Data to use —
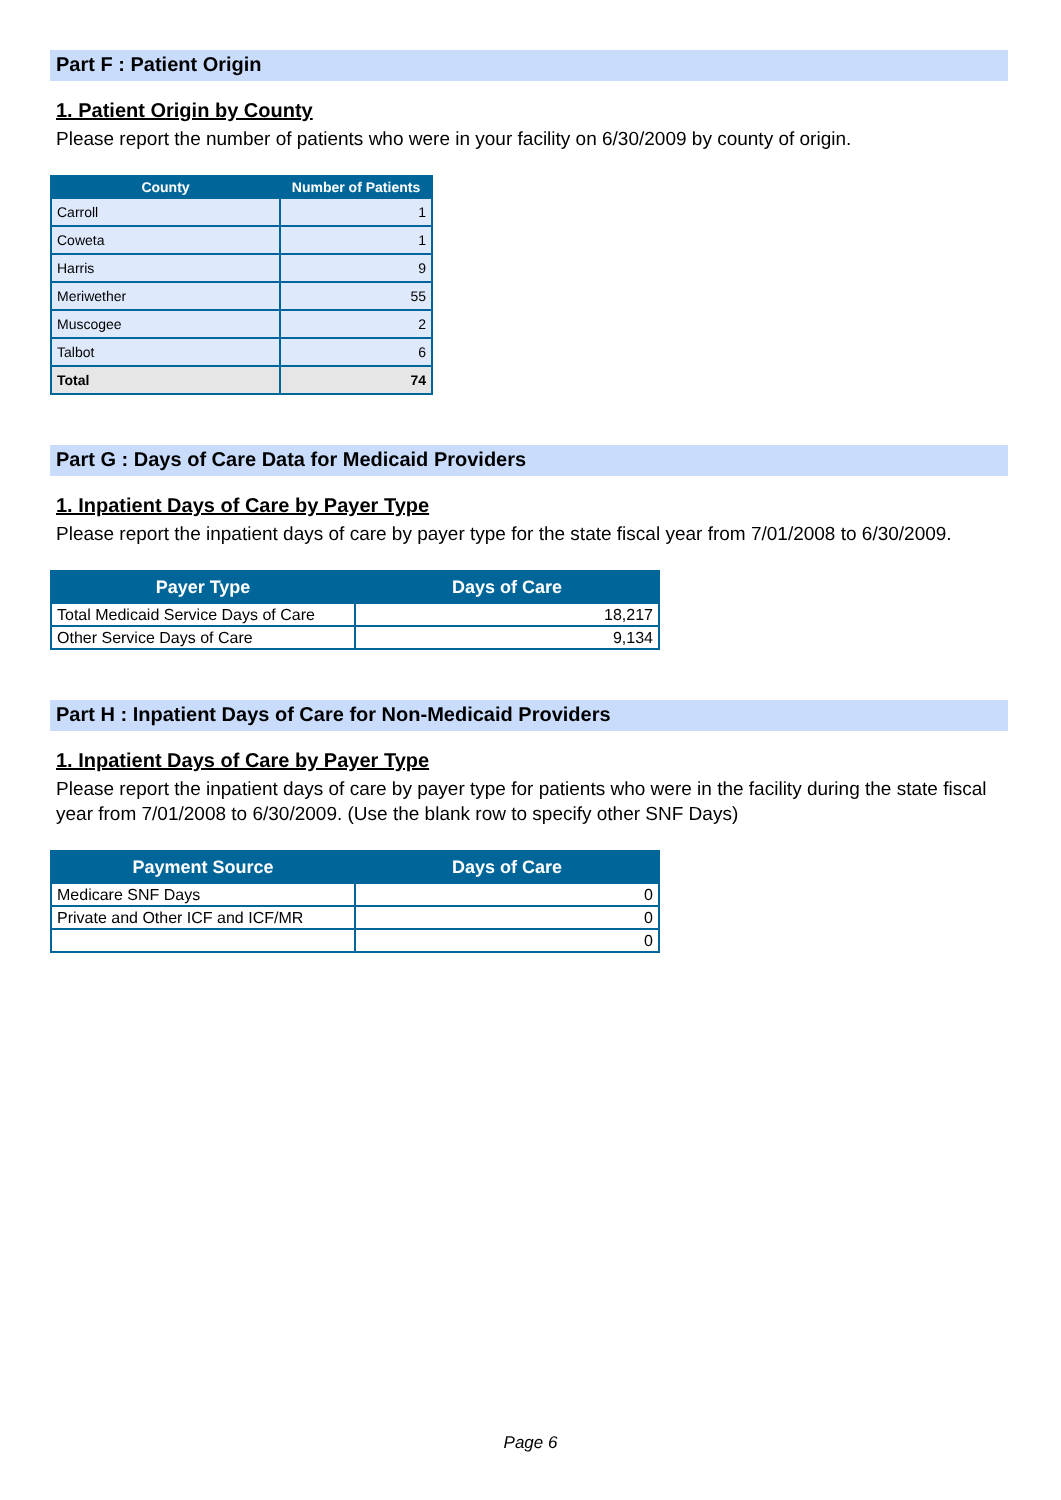Part F : Patient Origin
1. Patient Origin by County
Please report the number of patients who were in your facility on 6/30/2009 by county of origin.
| County | Number of Patients |
| --- | --- |
| Carroll | 1 |
| Coweta | 1 |
| Harris | 9 |
| Meriwether | 55 |
| Muscogee | 2 |
| Talbot | 6 |
| Total | 74 |
Part G : Days of Care Data for Medicaid Providers
1. Inpatient Days of Care by Payer Type
Please report the inpatient days of care by payer type for the state fiscal year from 7/01/2008 to 6/30/2009.
| Payer Type | Days of Care |
| --- | --- |
| Total Medicaid Service Days of Care | 18,217 |
| Other Service Days of Care | 9,134 |
Part H : Inpatient Days of Care for Non-Medicaid Providers
1. Inpatient Days of Care by Payer Type
Please report the inpatient days of care by payer type for patients who were in the facility during the state fiscal year from 7/01/2008 to 6/30/2009. (Use the blank row to specify other SNF Days)
| Payment Source | Days of Care |
| --- | --- |
| Medicare SNF Days | 0 |
| Private and Other ICF and ICF/MR | 0 |
| | 0 |
Page 6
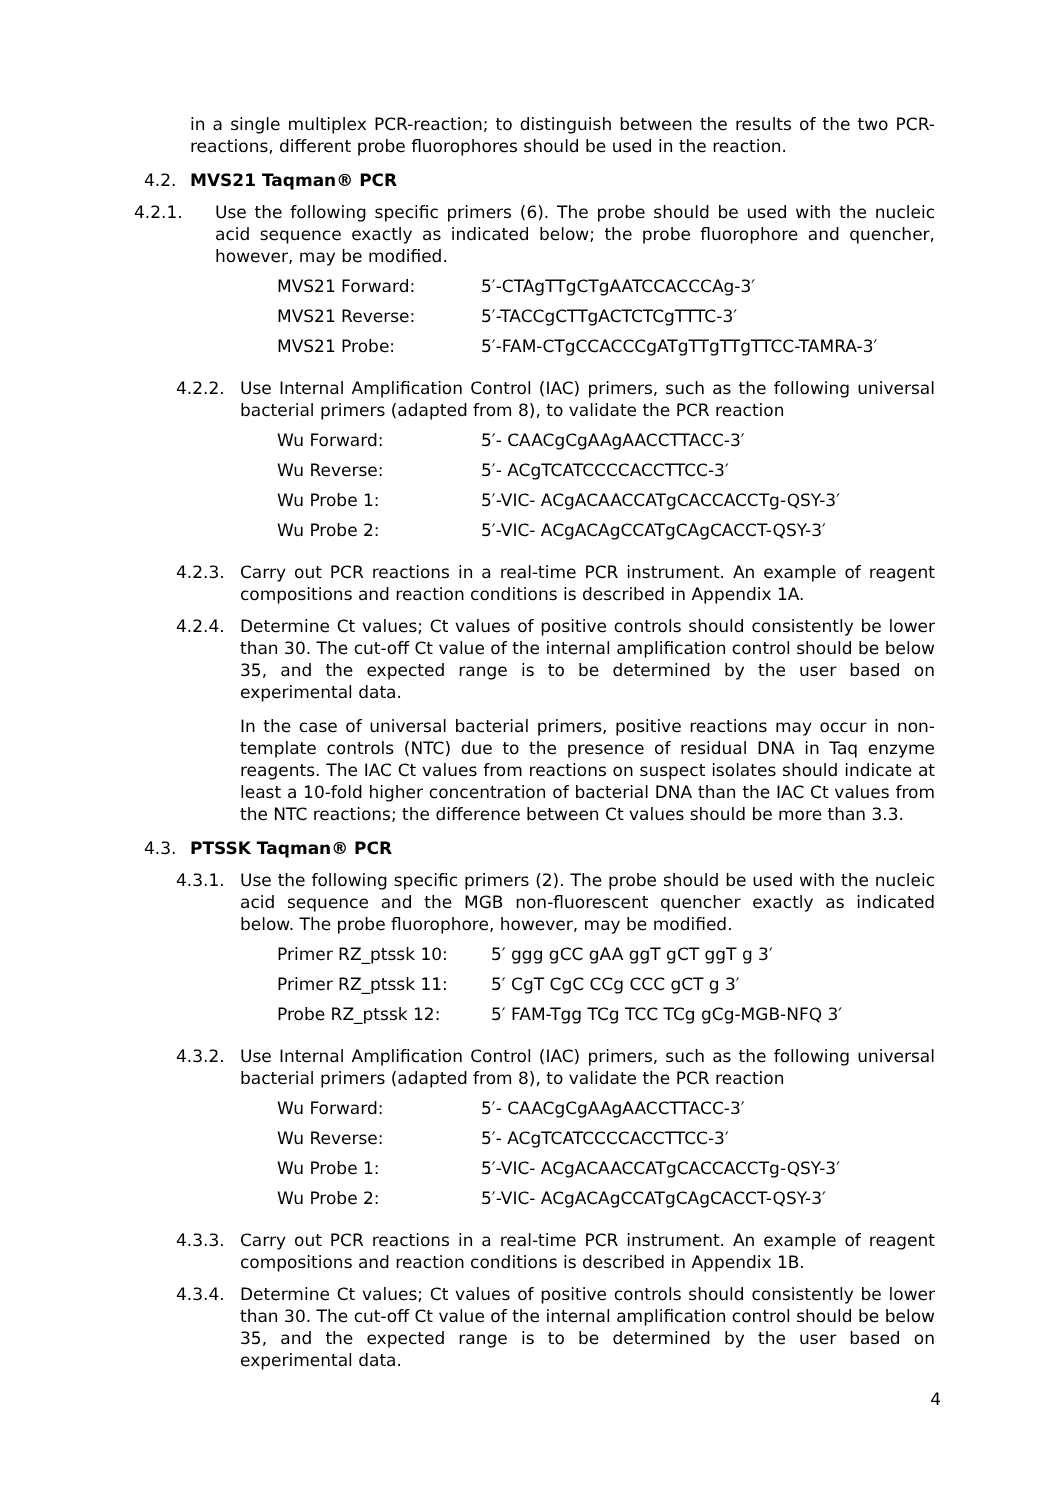in a single multiplex PCR-reaction; to distinguish between the results of the two PCR-reactions, different probe fluorophores should be used in the reaction.
4.2. MVS21 Taqman® PCR
4.2.1. Use the following specific primers (6). The probe should be used with the nucleic acid sequence exactly as indicated below; the probe fluorophore and quencher, however, may be modified.
| MVS21 Forward: | 5′-CTAgTTgCTgAATCCACCCAg-3′ |
| MVS21 Reverse: | 5′-TACCgCTTgACTCTCgTTTC-3′ |
| MVS21 Probe: | 5′-FAM-CTgCCACCCgATgTTgTTgTTCC-TAMRA-3′ |
4.2.2. Use Internal Amplification Control (IAC) primers, such as the following universal bacterial primers (adapted from 8), to validate the PCR reaction
| Wu Forward: | 5′- CAACgCgAAgAACCTTACC-3′ |
| Wu Reverse: | 5′- ACgTCATCCCCACCTTCC-3′ |
| Wu Probe 1: | 5′-VIC- ACgACAACCATgCACCACCTg-QSY-3′ |
| Wu Probe 2: | 5′-VIC- ACgACAgCCATgCAgCACCT-QSY-3′ |
4.2.3. Carry out PCR reactions in a real-time PCR instrument. An example of reagent compositions and reaction conditions is described in Appendix 1A.
4.2.4. Determine Ct values; Ct values of positive controls should consistently be lower than 30. The cut-off Ct value of the internal amplification control should be below 35, and the expected range is to be determined by the user based on experimental data.
In the case of universal bacterial primers, positive reactions may occur in non-template controls (NTC) due to the presence of residual DNA in Taq enzyme reagents. The IAC Ct values from reactions on suspect isolates should indicate at least a 10-fold higher concentration of bacterial DNA than the IAC Ct values from the NTC reactions; the difference between Ct values should be more than 3.3.
4.3. PTSSK Taqman® PCR
4.3.1. Use the following specific primers (2). The probe should be used with the nucleic acid sequence and the MGB non-fluorescent quencher exactly as indicated below. The probe fluorophore, however, may be modified.
| Primer RZ_ptssk 10: | 5′ ggg gCC gAA ggT gCT ggT g 3′ |
| Primer RZ_ptssk 11: | 5′ CgT CgC CCg CCC gCT g 3′ |
| Probe RZ_ptssk 12: | 5′ FAM-Tgg TCg TCC TCg gCg-MGB-NFQ 3′ |
4.3.2. Use Internal Amplification Control (IAC) primers, such as the following universal bacterial primers (adapted from 8), to validate the PCR reaction
| Wu Forward: | 5′- CAACgCgAAgAACCTTACC-3′ |
| Wu Reverse: | 5′- ACgTCATCCCCACCTTCC-3′ |
| Wu Probe 1: | 5′-VIC- ACgACAACCATgCACCACCTg-QSY-3′ |
| Wu Probe 2: | 5′-VIC- ACgACAgCCATgCAgCACCT-QSY-3′ |
4.3.3. Carry out PCR reactions in a real-time PCR instrument. An example of reagent compositions and reaction conditions is described in Appendix 1B.
4.3.4. Determine Ct values; Ct values of positive controls should consistently be lower than 30. The cut-off Ct value of the internal amplification control should be below 35, and the expected range is to be determined by the user based on experimental data.
4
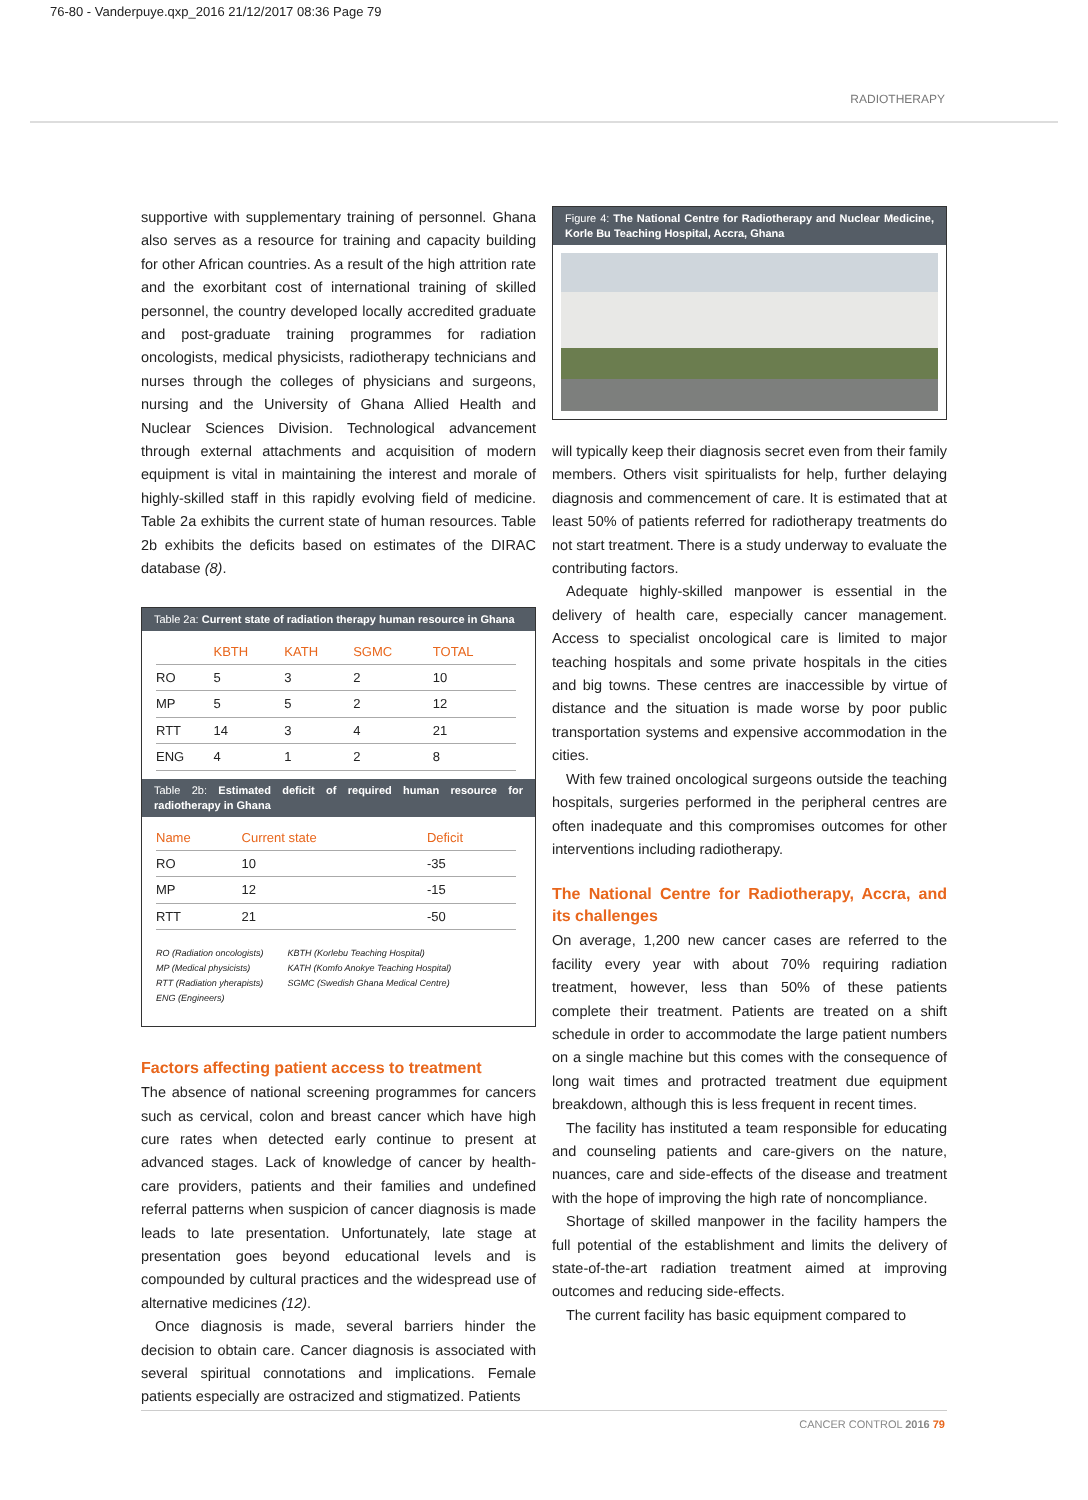76-80 - Vanderpuye.qxp_2016 21/12/2017 08:36 Page 79
RADIOTHERAPY
supportive with supplementary training of personnel. Ghana also serves as a resource for training and capacity building for other African countries. As a result of the high attrition rate and the exorbitant cost of international training of skilled personnel, the country developed locally accredited graduate and post-graduate training programmes for radiation oncologists, medical physicists, radiotherapy technicians and nurses through the colleges of physicians and surgeons, nursing and the University of Ghana Allied Health and Nuclear Sciences Division. Technological advancement through external attachments and acquisition of modern equipment is vital in maintaining the interest and morale of highly-skilled staff in this rapidly evolving field of medicine. Table 2a exhibits the current state of human resources. Table 2b exhibits the deficits based on estimates of the DIRAC database (8).
Table 2a: Current state of radiation therapy human resource in Ghana
| | KBTH | KATH | SGMC | TOTAL |
| --- | --- | --- | --- | --- |
| RO | 5 | 3 | 2 | 10 |
| MP | 5 | 5 | 2 | 12 |
| RTT | 14 | 3 | 4 | 21 |
| ENG | 4 | 1 | 2 | 8 |
Table 2b: Estimated deficit of required human resource for radiotherapy in Ghana
| Name | Current state | Deficit |
| --- | --- | --- |
| RO | 10 | -35 |
| MP | 12 | -15 |
| RTT | 21 | -50 |
RO (Radiation oncologists)
MP (Medical physicists)
RTT (Radiation yherapists)
ENG (Engineers)
KBTH (Korlebu Teaching Hospital)
KATH (Komfo Anokye Teaching Hospital)
SGMC (Swedish Ghana Medical Centre)
Factors affecting patient access to treatment
The absence of national screening programmes for cancers such as cervical, colon and breast cancer which have high cure rates when detected early continue to present at advanced stages. Lack of knowledge of cancer by health-care providers, patients and their families and undefined referral patterns when suspicion of cancer diagnosis is made leads to late presentation. Unfortunately, late stage at presentation goes beyond educational levels and is compounded by cultural practices and the widespread use of alternative medicines (12).
Once diagnosis is made, several barriers hinder the decision to obtain care. Cancer diagnosis is associated with several spiritual connotations and implications. Female patients especially are ostracized and stigmatized. Patients
Figure 4: The National Centre for Radiotherapy and Nuclear Medicine, Korle Bu Teaching Hospital, Accra, Ghana
will typically keep their diagnosis secret even from their family members. Others visit spiritualists for help, further delaying diagnosis and commencement of care. It is estimated that at least 50% of patients referred for radiotherapy treatments do not start treatment. There is a study underway to evaluate the contributing factors.
Adequate highly-skilled manpower is essential in the delivery of health care, especially cancer management. Access to specialist oncological care is limited to major teaching hospitals and some private hospitals in the cities and big towns. These centres are inaccessible by virtue of distance and the situation is made worse by poor public transportation systems and expensive accommodation in the cities.
With few trained oncological surgeons outside the teaching hospitals, surgeries performed in the peripheral centres are often inadequate and this compromises outcomes for other interventions including radiotherapy.
The National Centre for Radiotherapy, Accra, and its challenges
On average, 1,200 new cancer cases are referred to the facility every year with about 70% requiring radiation treatment, however, less than 50% of these patients complete their treatment. Patients are treated on a shift schedule in order to accommodate the large patient numbers on a single machine but this comes with the consequence of long wait times and protracted treatment due equipment breakdown, although this is less frequent in recent times.
The facility has instituted a team responsible for educating and counseling patients and care-givers on the nature, nuances, care and side-effects of the disease and treatment with the hope of improving the high rate of noncompliance.
Shortage of skilled manpower in the facility hampers the full potential of the establishment and limits the delivery of state-of-the-art radiation treatment aimed at improving outcomes and reducing side-effects.
The current facility has basic equipment compared to
CANCER CONTROL 2016 79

Problem statement — Copy out all of the material exactly as written, without its pictures.

Reply to the task —
Part F : Patient Origin
1. Patient Origin by County
Please report the number of patients who were in your facility on 6/30/2009 by county of origin.
| County | Number of Patients |
| --- | --- |
| Carroll | 1 |
| Coweta | 1 |
| Harris | 9 |
| Meriwether | 55 |
| Muscogee | 2 |
| Talbot | 6 |
| Total | 74 |
Part G : Days of Care Data for Medicaid Providers
1. Inpatient Days of Care by Payer Type
Please report the inpatient days of care by payer type for the state fiscal year from 7/01/2008 to 6/30/2009.
| Payer Type | Days of Care |
| --- | --- |
| Total Medicaid Service Days of Care | 18,217 |
| Other Service Days of Care | 9,134 |
Part H : Inpatient Days of Care for Non-Medicaid Providers
1. Inpatient Days of Care by Payer Type
Please report the inpatient days of care by payer type for patients who were in the facility during the state fiscal year from 7/01/2008 to 6/30/2009. (Use the blank row to specify other SNF Days)
| Payment Source | Days of Care |
| --- | --- |
| Medicare SNF Days | 0 |
| Private and Other ICF and ICF/MR | 0 |
| | 0 |
Page 6
in a single multiplex PCR-reaction; to distinguish between the results of the two PCR-reactions, different probe fluorophores should be used in the reaction.
4.2. MVS21 Taqman® PCR
4.2.1. Use the following specific primers (6). The probe should be used with the nucleic acid sequence exactly as indicated below; the probe fluorophore and quencher, however, may be modified.
| MVS21 Forward: | 5′-CTAgTTgCTgAATCCACCCAg-3′ |
| MVS21 Reverse: | 5′-TACCgCTTgACTCTCgTTTC-3′ |
| MVS21 Probe: | 5′-FAM-CTgCCACCCgATgTTgTTgTTCC-TAMRA-3′ |
4.2.2. Use Internal Amplification Control (IAC) primers, such as the following universal bacterial primers (adapted from 8), to validate the PCR reaction
| Wu Forward: | 5′- CAACgCgAAgAACCTTACC-3′ |
| Wu Reverse: | 5′- ACgTCATCCCCACCTTCC-3′ |
| Wu Probe 1: | 5′-VIC- ACgACAACCATgCACCACCTg-QSY-3′ |
| Wu Probe 2: | 5′-VIC- ACgACAgCCATgCAgCACCT-QSY-3′ |
4.2.3. Carry out PCR reactions in a real-time PCR instrument. An example of reagent compositions and reaction conditions is described in Appendix 1A.
4.2.4. Determine Ct values; Ct values of positive controls should consistently be lower than 30. The cut-off Ct value of the internal amplification control should be below 35, and the expected range is to be determined by the user based on experimental data.
In the case of universal bacterial primers, positive reactions may occur in non-template controls (NTC) due to the presence of residual DNA in Taq enzyme reagents. The IAC Ct values from reactions on suspect isolates should indicate at least a 10-fold higher concentration of bacterial DNA than the IAC Ct values from the NTC reactions; the difference between Ct values should be more than 3.3.
4.3. PTSSK Taqman® PCR
4.3.1. Use the following specific primers (2). The probe should be used with the nucleic acid sequence and the MGB non-fluorescent quencher exactly as indicated below. The probe fluorophore, however, may be modified.
| Primer RZ_ptssk 10: | 5′ ggg gCC gAA ggT gCT ggT g 3′ |
| Primer RZ_ptssk 11: | 5′ CgT CgC CCg CCC gCT g 3′ |
| Probe RZ_ptssk 12: | 5′ FAM-Tgg TCg TCC TCg gCg-MGB-NFQ 3′ |
4.3.2. Use Internal Amplification Control (IAC) primers, such as the following universal bacterial primers (adapted from 8), to validate the PCR reaction
| Wu Forward: | 5′- CAACgCgAAgAACCTTACC-3′ |
| Wu Reverse: | 5′- ACgTCATCCCCACCTTCC-3′ |
| Wu Probe 1: | 5′-VIC- ACgACAACCATgCACCACCTg-QSY-3′ |
| Wu Probe 2: | 5′-VIC- ACgACAgCCATgCAgCACCT-QSY-3′ |
4.3.3. Carry out PCR reactions in a real-time PCR instrument. An example of reagent compositions and reaction conditions is described in Appendix 1B.
4.3.4. Determine Ct values; Ct values of positive controls should consistently be lower than 30. The cut-off Ct value of the internal amplification control should be below 35, and the expected range is to be determined by the user based on experimental data.
4
76-80 - Vanderpuye.qxp_2016 21/12/2017 08:36 Page 79
RADIOTHERAPY
supportive with supplementary training of personnel. Ghana also serves as a resource for training and capacity building for other African countries. As a result of the high attrition rate and the exorbitant cost of international training of skilled personnel, the country developed locally accredited graduate and post-graduate training programmes for radiation oncologists, medical physicists, radiotherapy technicians and nurses through the colleges of physicians and surgeons, nursing and the University of Ghana Allied Health and Nuclear Sciences Division. Technological advancement through external attachments and acquisition of modern equipment is vital in maintaining the interest and morale of highly-skilled staff in this rapidly evolving field of medicine. Table 2a exhibits the current state of human resources. Table 2b exhibits the deficits based on estimates of the DIRAC database (8).
Table 2a: Current state of radiation therapy human resource in Ghana
| | KBTH | KATH | SGMC | TOTAL |
| --- | --- | --- | --- | --- |
| RO | 5 | 3 | 2 | 10 |
| MP | 5 | 5 | 2 | 12 |
| RTT | 14 | 3 | 4 | 21 |
| ENG | 4 | 1 | 2 | 8 |
Table 2b: Estimated deficit of required human resource for radiotherapy in Ghana
| Name | Current state | Deficit |
| --- | --- | --- |
| RO | 10 | -35 |
| MP | 12 | -15 |
| RTT | 21 | -50 |
RO (Radiation oncologists)
MP (Medical physicists)
RTT (Radiation yherapists)
ENG (Engineers)
KBTH (Korlebu Teaching Hospital)
KATH (Komfo Anokye Teaching Hospital)
SGMC (Swedish Ghana Medical Centre)
Factors affecting patient access to treatment
The absence of national screening programmes for cancers such as cervical, colon and breast cancer which have high cure rates when detected early continue to present at advanced stages. Lack of knowledge of cancer by health-care providers, patients and their families and undefined referral patterns when suspicion of cancer diagnosis is made leads to late presentation. Unfortunately, late stage at presentation goes beyond educational levels and is compounded by cultural practices and the widespread use of alternative medicines (12).
Once diagnosis is made, several barriers hinder the decision to obtain care. Cancer diagnosis is associated with several spiritual connotations and implications. Female patients especially are ostracized and stigmatized. Patients
Figure 4: The National Centre for Radiotherapy and Nuclear Medicine, Korle Bu Teaching Hospital, Accra, Ghana
will typically keep their diagnosis secret even from their family members. Others visit spiritualists for help, further delaying diagnosis and commencement of care. It is estimated that at least 50% of patients referred for radiotherapy treatments do not start treatment. There is a study underway to evaluate the contributing factors.
Adequate highly-skilled manpower is essential in the delivery of health care, especially cancer management. Access to specialist oncological care is limited to major teaching hospitals and some private hospitals in the cities and big towns. These centres are inaccessible by virtue of distance and the situation is made worse by poor public transportation systems and expensive accommodation in the cities.
With few trained oncological surgeons outside the teaching hospitals, surgeries performed in the peripheral centres are often inadequate and this compromises outcomes for other interventions including radiotherapy.
The National Centre for Radiotherapy, Accra, and its challenges
On average, 1,200 new cancer cases are referred to the facility every year with about 70% requiring radiation treatment, however, less than 50% of these patients complete their treatment. Patients are treated on a shift schedule in order to accommodate the large patient numbers on a single machine but this comes with the consequence of long wait times and protracted treatment due equipment breakdown, although this is less frequent in recent times.
The facility has instituted a team responsible for educating and counseling patients and care-givers on the nature, nuances, care and side-effects of the disease and treatment with the hope of improving the high rate of noncompliance.
Shortage of skilled manpower in the facility hampers the full potential of the establishment and limits the delivery of state-of-the-art radiation treatment aimed at improving outcomes and reducing side-effects.
The current facility has basic equipment compared to
CANCER CONTROL 2016 79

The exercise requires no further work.